The masses are disgusted with the stereotyped politicians and want a change. Imran has promised that change. He is still drawing large crowds despite the fact that these are his second and third rounds of mass contact. The first one could be attributed to his glamour but currently, people are coming on their own to listen to his ideas. Imran has specifically chosen (former prime minister) Nawaz Sharif's constituencies because we want to challenge him on his homeground and shatter his myth." Interestingly, Imran is holding well-attended rallies in areas where Sharif is known to be popular.
ZEHRA denies any covert support from the establishment, saying that had Imran wanted to come to power through the military or the president, he could have done so ages ago. As for the former cricketer's public admission of his promiscuous past, she holds that this will not harm his image: "At least, he has the courage to do so. What about those sitting in Parliament and indulging in all kinds of things?"
However, not many politicians perceive Imran as a serious threat. The PML(N) leader, whose party stands to lose most if Imran clicks, says there has been no groundswell of support. "Elections in Pakistan cannot be won by money or through the western media. The fact that Imran could not even find candidates in all the constituencies is an indication that he is a non-starter. Besides, his decision to contest from nine constituencies reflects that he is not sure of his chances. Contesting against Sharif would just bring Imran some extra media coverage but nothing else."
Whether Imran fares well or not, only the elections will tell. But as things stand, there are signs that the current political set-up could change, especially after the election boycott announced by Qazi Hussain Ahmed's Jamaat-e-Islami. His party says there is no use holding elections when the same people who have been previously sitting in the assemblies (and who are charged with corruption) are in the fray. Qazi says accountability should first be enforced, even if this means postponing elections.

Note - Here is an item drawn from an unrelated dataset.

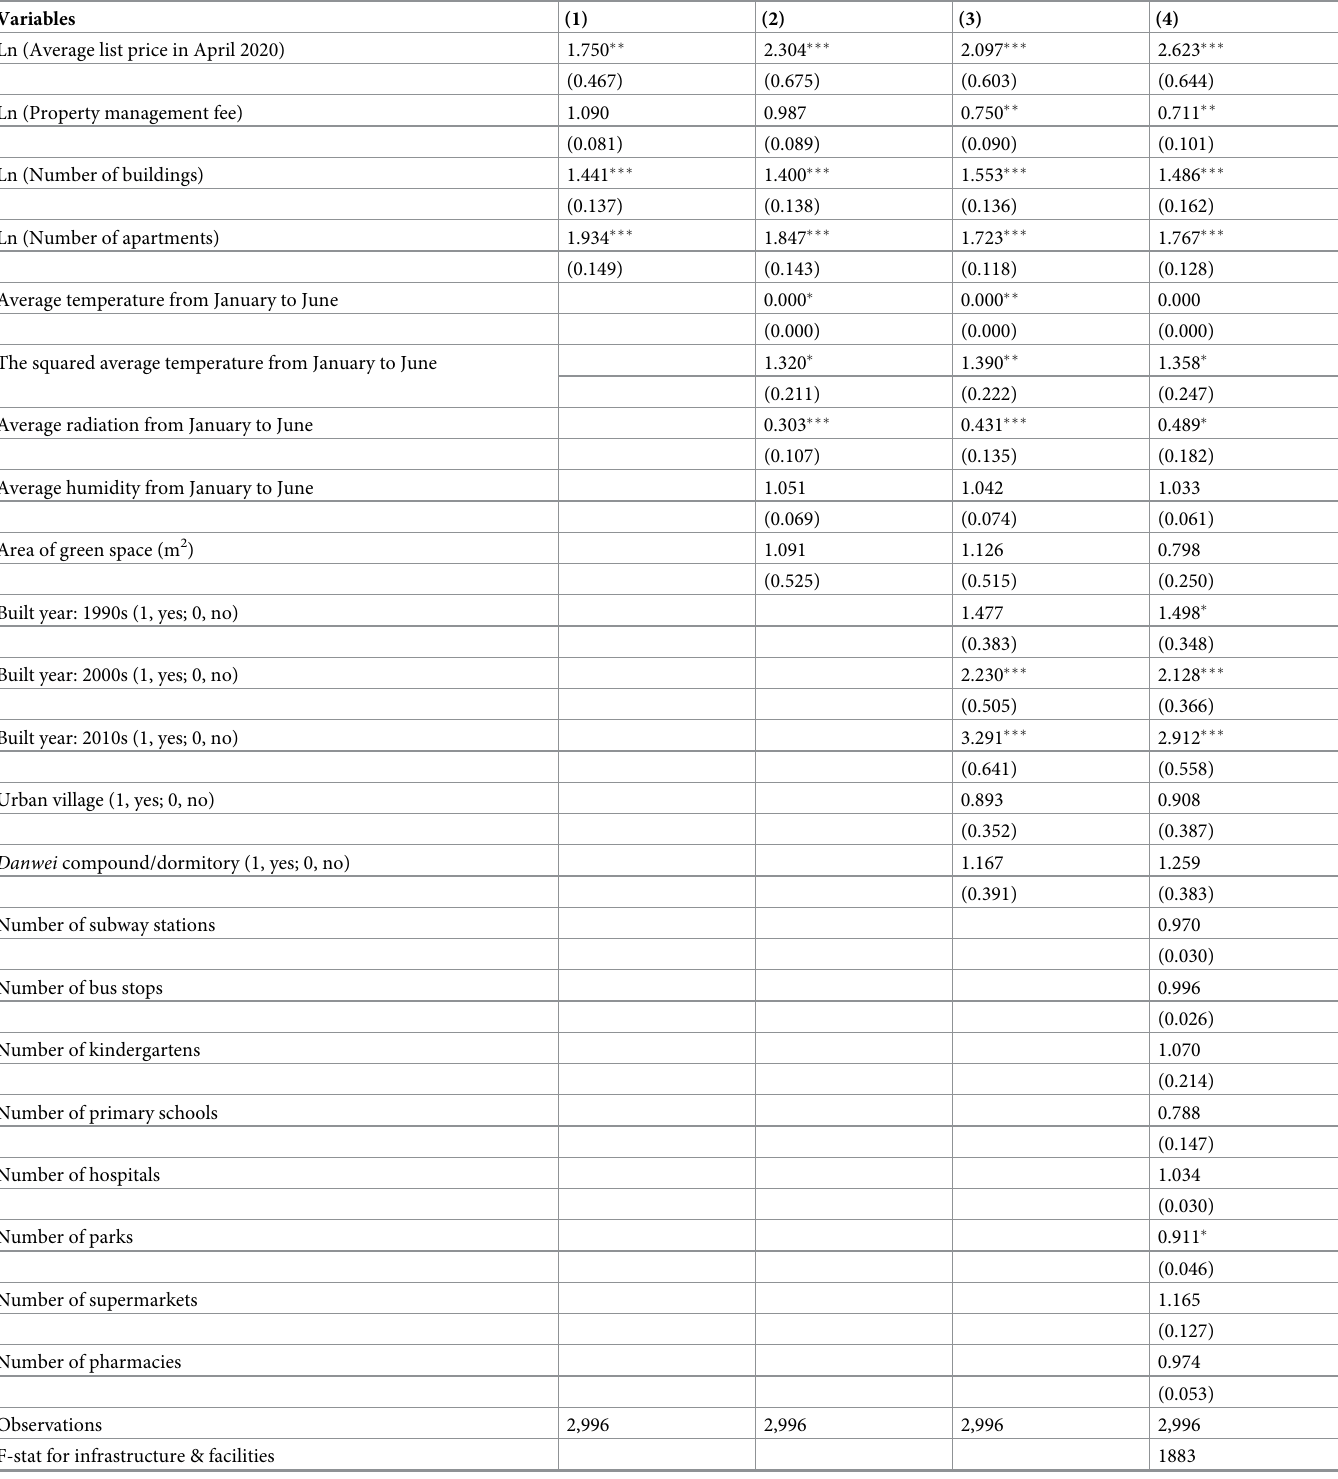
Table 3. The logit model results for COVID-19 infection odds ratio (OR).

He has announced rallies to pressurise the caretaker government.
Other religio-political parties are also said to be thinking along the same lines. Their boycott may not affect the election results as their support base is limited, but their agitation could make life difficult for the already shaky caretaker government. There are already rumours of a referendum to decide whether elections should be held on schedule or be postponed to carry out the accountability process. On January 2, in the first major crackdown on corruption, the authorities arrested Benazir's father-in-law, Hakim Ali Zardari, and former Punjab chief secretary Aslam Hayat Qureshi. According to a government spokesman, another 30 to 40 people were expected to be ar rested shortly.

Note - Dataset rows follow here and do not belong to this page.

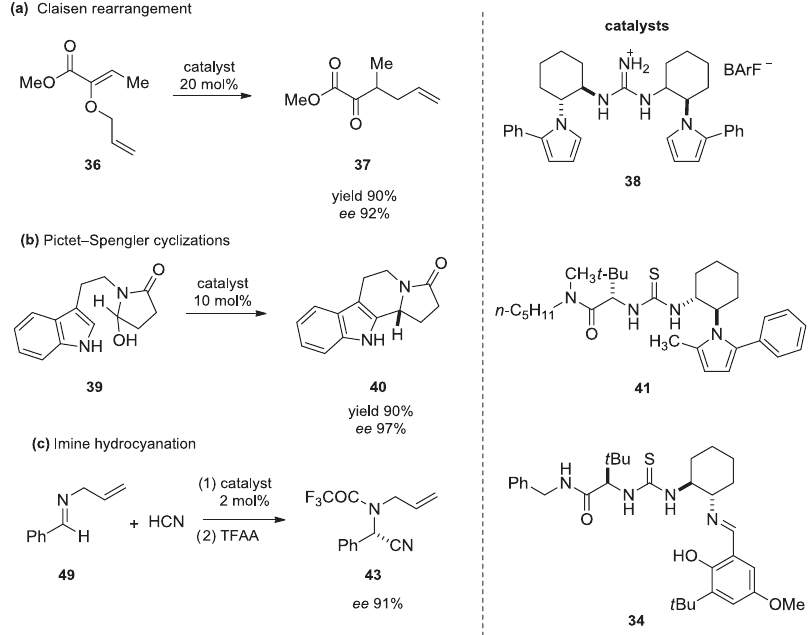
Figure 12. Examples of reactions catalyzed by H-bonding catalysts: (a) from Ref. [53], (b) from Ref. [54], (c) from Ref. [55].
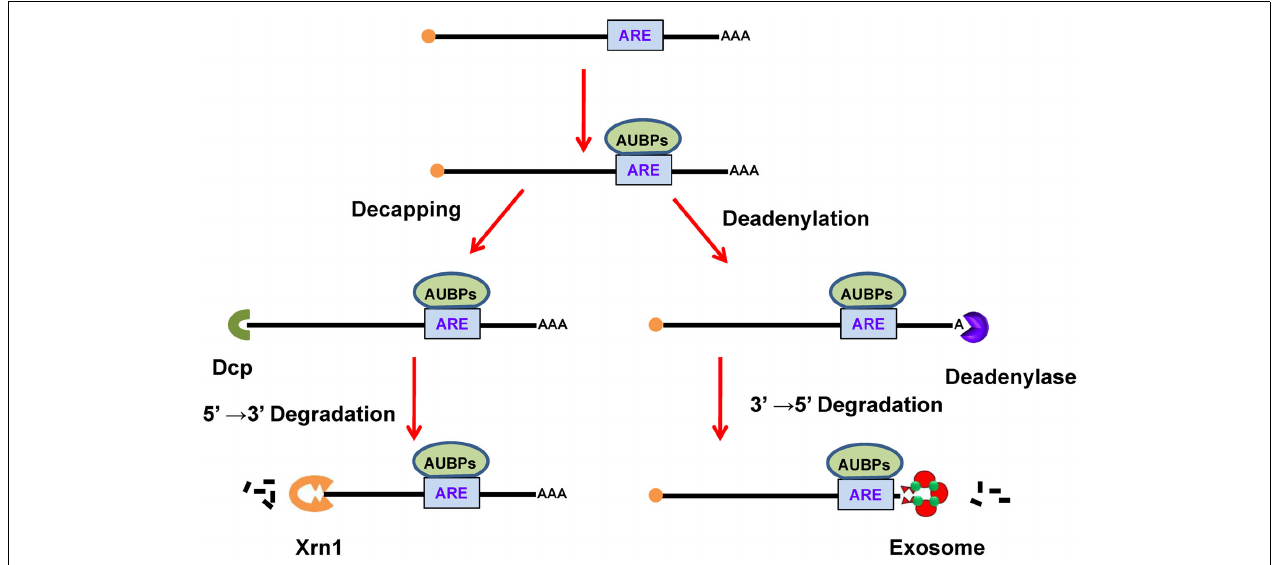
FIGURE 5 |ARE-mediated decay of mRNA. In the cytoplasm, AUBPs (likeTTP) bind to ARE (AUUUA) in the mRNA.The binding of AUBPs recruits either Dcp, which promotes decapping of mRNA, or deadenylase, which removes the poly(A) tail. After exposure of terminal mRNA, exonucleases act to degrade the mRNA in either the 5 (cid:2) –3 (cid:2) direction using Xrn1 or in the 3 (cid:2) –5 (cid:2) direction using the exosome. ARE, AU-rich element; AUBPs, AU-binding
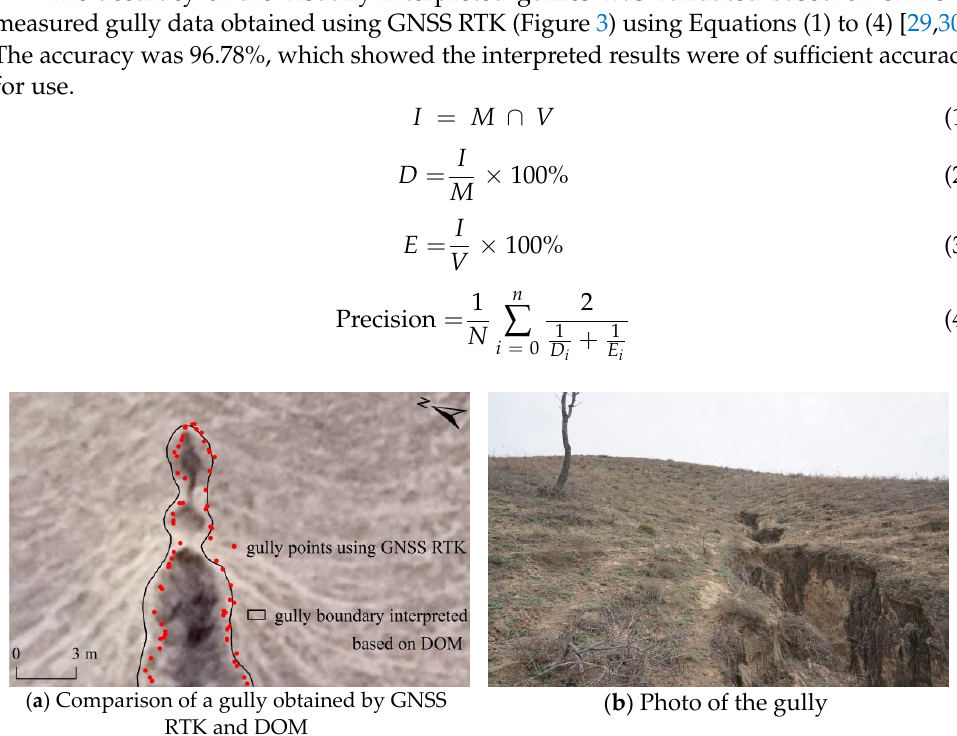
Figure 3. Comparison of a gully obtained by GNSS RTK and DOM, and photo of a gully in the study area. study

Every political party has some reservations about the interim government. Imran's party is worried about Leghari backtracking from his commitment to ensure concrete accountability. The PML(N) is not happy over the Imran affair. And the PPP is out to get Leghari at any cost. Given this atmosphere, many believe that the election results will not be acceptable to all.
Benazir is not thinking that far and is still confident that the Supreme Court will restore her dismissed government. Her petition is likely to be taken up by the Court this week. She has put off a decision on boycotting the elections till the middle of January. If Benazir does decide to boycott the elections, it would be a serious setback for the entire process and the elections would evoke little credibility. She had once boycotted the partyless elections during Gen. Zia-ul-Haq's time and paid a heavy price for it politically. Now, she has to take another tough decision.